With a good deal of astonishment as well as reverence, he had found among the Benedictines a living religion which he had hitherto known only theoretically and historically. He attended many services, and after he had familiarized himself with some of the writings of Father Jacobus, and taken to heart some of their talks, he became fully aware of how phenomenal this Christianity was — a religion that through the centuries had so many times become unmodern and outmoded, antiquated and rigid, but had repeatedly recalled the sources of its being and thereby renewed itself, once again leaving behind those aspects which in their time had been modern and victorious. He did not seriously resist the idea, presented to him every so often in those talks, that perhaps Castalian culture was merely a secularized and transitory offshoot of Christian culture in its Occidental form, which would some day be reabsorbed by its parent.
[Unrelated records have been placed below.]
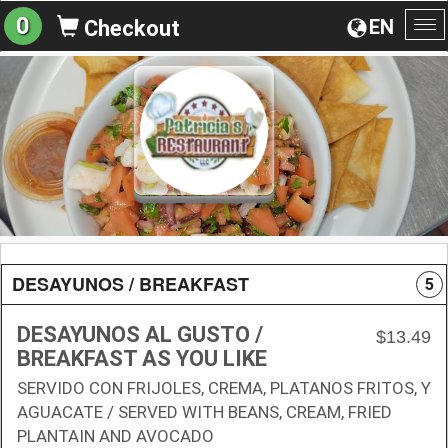
0
EN
Checkout
To
na
DESAYUNOS / BREAKFAST
5
DESAYUNOS AL GUSTO /
$13.49
BREAKFAST AS YOU LIKE
SERVIDO CON FRIJOLES, CREMA, PLATANOS FRITOS, Y
AGUACATE / SERVED WITH BEANS, CREAM, FRIED
PLANTAIN AND AVOCADO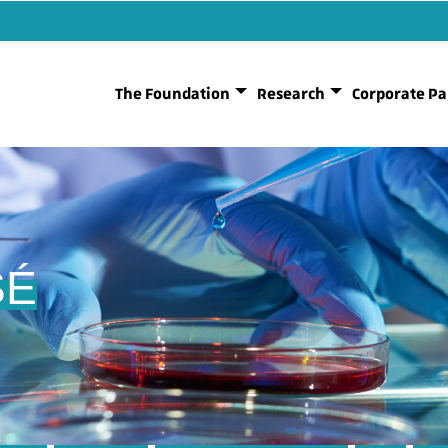
The Foundation
Research
Corporate Pa
SÉ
Even if that were so, he once remarked to Father Jacobus, his, Joseph Knecht’s, own place lay within the Castalian and not the Benedictine system; he had to serve the former, not the latter, and prove himself within it. His task was to work for the system of which he was a member, without asking whether it could claim perpetual existence, or even a long span of life. He could only regard conversion as a rather undignified form of escape, he said. In similar fashion Johann Albrecht Bengel, whom they both venerated, had in his time served a small and transitory sect without neglecting his duties to the Eternal. Piety, which is to say faithful service and loyalty up to the point of sacrificing one’s life, was part and parcel of every creed and every stage of individual development; such service and loyalty were the only valid measure of devoutness.